Maka Umar segera membawanya menghadap Rasul SAW. Umar berkata,
"Wahai Rasul SAW, aku mendengar orang ini membaca surat Al Furqan dengan
cara baca yang tidak Anda ajarkan padakku." Rasul SAW bersabda: Lepaskan dia!.
"Wahai Hisyam, bacalah surat itu." Maka Hisyam pun membaca bacaan
yang telah dibaca sebelumnya. Lalu Rasul SAW bersabda:
كَذَلِكَ أُنْزِلَتْ
"Seperti inilah surat itu diturunkan."
Kemudian beliau menyuruh Umar membaca. Lalu iapun
membacanya sebagaimana yang telah diajarkan beliau. Kemudian Rasul SAW bersabda:
كَذَلِكَ أُنْزِلَتْ
إِنَّ هَذَا الْقُرْآنَ أُنْزِلَ عَلَى سَبْعَةِ أَحْرُفٍ فَاقْرَءُوا مَا تَيَسَّرَ
مِنْهُ
"Seperti
ini pulalah ia diturunkan." Sesungguhnya Al-Qur`an diturunkan dengan tujuh
huruf. Oleh karena itu bacalah yang mudah bagi kalian." [HR Bukhari]
Kejadian serupa juga menimpa Ubay bin Ka'ab dimana ia
menemukan dua orang laki-laki yang membaca Qur`an dengan bacaan yang ia ingkari.
Keduanya dibawa ke hadapan Rasul dan disuruh mengulangi bacaan mereka. Anehnya
semuanya dibenarkan oleh beliau. Ubay bin Ka'ab merasakan keganjilan yang sangat mengganggu dalam hatinya
mengenai hal tersebut. Melihat hal ini lalu Nabi SAW menepuk-nepuk dadanya sambil
bersabda:
اللهم أَذْهِبْ
عَنْهُ الشَّيْطَانَ
“Ya
Allah, hilangkanlah setan darinya” [HR Al-Baihaqi dalam Dalailun Nubuwwah]
Dan dalam riwayat Muslim, selanjutnya Rasul menjelaskan
latar belakang perbedaan cara baca Qur’an. Beliau bersabda : "Wahai Ubay, Allah
mengutus jibril kepadaku agar aku membaca Al Qur`an dengan satu huruf (cara bacaan)

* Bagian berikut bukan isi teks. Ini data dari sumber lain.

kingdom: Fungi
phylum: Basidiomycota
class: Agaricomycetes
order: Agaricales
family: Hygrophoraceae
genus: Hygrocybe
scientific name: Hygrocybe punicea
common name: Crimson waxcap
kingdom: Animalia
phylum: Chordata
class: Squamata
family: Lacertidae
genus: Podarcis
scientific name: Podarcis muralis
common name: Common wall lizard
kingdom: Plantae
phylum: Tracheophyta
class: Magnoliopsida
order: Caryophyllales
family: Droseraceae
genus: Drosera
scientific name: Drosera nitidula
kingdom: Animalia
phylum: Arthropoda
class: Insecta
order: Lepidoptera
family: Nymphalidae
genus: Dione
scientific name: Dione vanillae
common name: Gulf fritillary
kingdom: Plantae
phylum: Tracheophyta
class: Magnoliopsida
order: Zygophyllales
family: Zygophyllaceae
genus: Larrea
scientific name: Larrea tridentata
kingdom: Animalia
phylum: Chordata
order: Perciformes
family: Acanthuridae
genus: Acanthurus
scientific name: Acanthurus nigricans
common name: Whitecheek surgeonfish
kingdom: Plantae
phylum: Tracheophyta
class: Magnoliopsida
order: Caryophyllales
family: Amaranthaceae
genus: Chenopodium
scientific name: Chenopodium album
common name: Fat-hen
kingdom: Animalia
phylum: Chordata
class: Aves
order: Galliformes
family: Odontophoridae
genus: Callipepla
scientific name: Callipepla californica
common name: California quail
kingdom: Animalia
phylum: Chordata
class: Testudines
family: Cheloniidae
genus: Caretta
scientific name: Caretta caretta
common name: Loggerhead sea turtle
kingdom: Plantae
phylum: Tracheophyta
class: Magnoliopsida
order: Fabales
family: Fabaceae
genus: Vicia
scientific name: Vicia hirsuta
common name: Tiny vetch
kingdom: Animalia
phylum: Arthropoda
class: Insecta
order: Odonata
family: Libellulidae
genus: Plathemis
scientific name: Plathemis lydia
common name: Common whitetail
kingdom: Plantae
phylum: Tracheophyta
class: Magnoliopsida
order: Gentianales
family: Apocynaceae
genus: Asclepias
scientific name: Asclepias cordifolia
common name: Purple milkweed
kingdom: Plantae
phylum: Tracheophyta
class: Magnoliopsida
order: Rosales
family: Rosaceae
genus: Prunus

saja, maka aku pun terus mendesaknya agar memberikan keringanan atas umatku.
Maka ia pun kembali kepadaku agar aku membacanya dengan dua huruf”.
فَرَدَدْتُ
إِلَيْهِ أَنْ هَوِّنْ عَلَى أُمَّتِي فَأَرْسَلَ إِلَيَّ أَنْ اقْرَأْهُ عَلَى سَبْعَةِ
أَحْرُفٍ
“Aku masih terus mendesaknya lagi agar memberikan
keringanan atas umatku. Maka ia pun kembali lagi (dan memberikan keringanan)
agar aku membacanya dengan tujuh huruf”. [HR Muslim]
Dengan demikian menjadi jelas bahwa cara
membaca al-Qur’an itu tidaklah satu macam. Ada cara baca yang dikenal dengan
tujuh huruf sebagaimana redaksi hadits utama di atas. Ada banyak pengertian
dari tujuh hruf sehingga Jalaluddin
As-Suyuthi berkata :
اُخْتُلِفَ
فِي مَعْنَى هَذَا الْحَدِيْثِ عَلَى نَحْوِ أَرْبَعِيْنَ قَوْلاً.
Hadits mengenai (Tujuh huruf) ini diperselisihkan maknanya
hingga terdapat sekitar 40 pendapat. [Al-Itqan Fi Ulumil Qur’an]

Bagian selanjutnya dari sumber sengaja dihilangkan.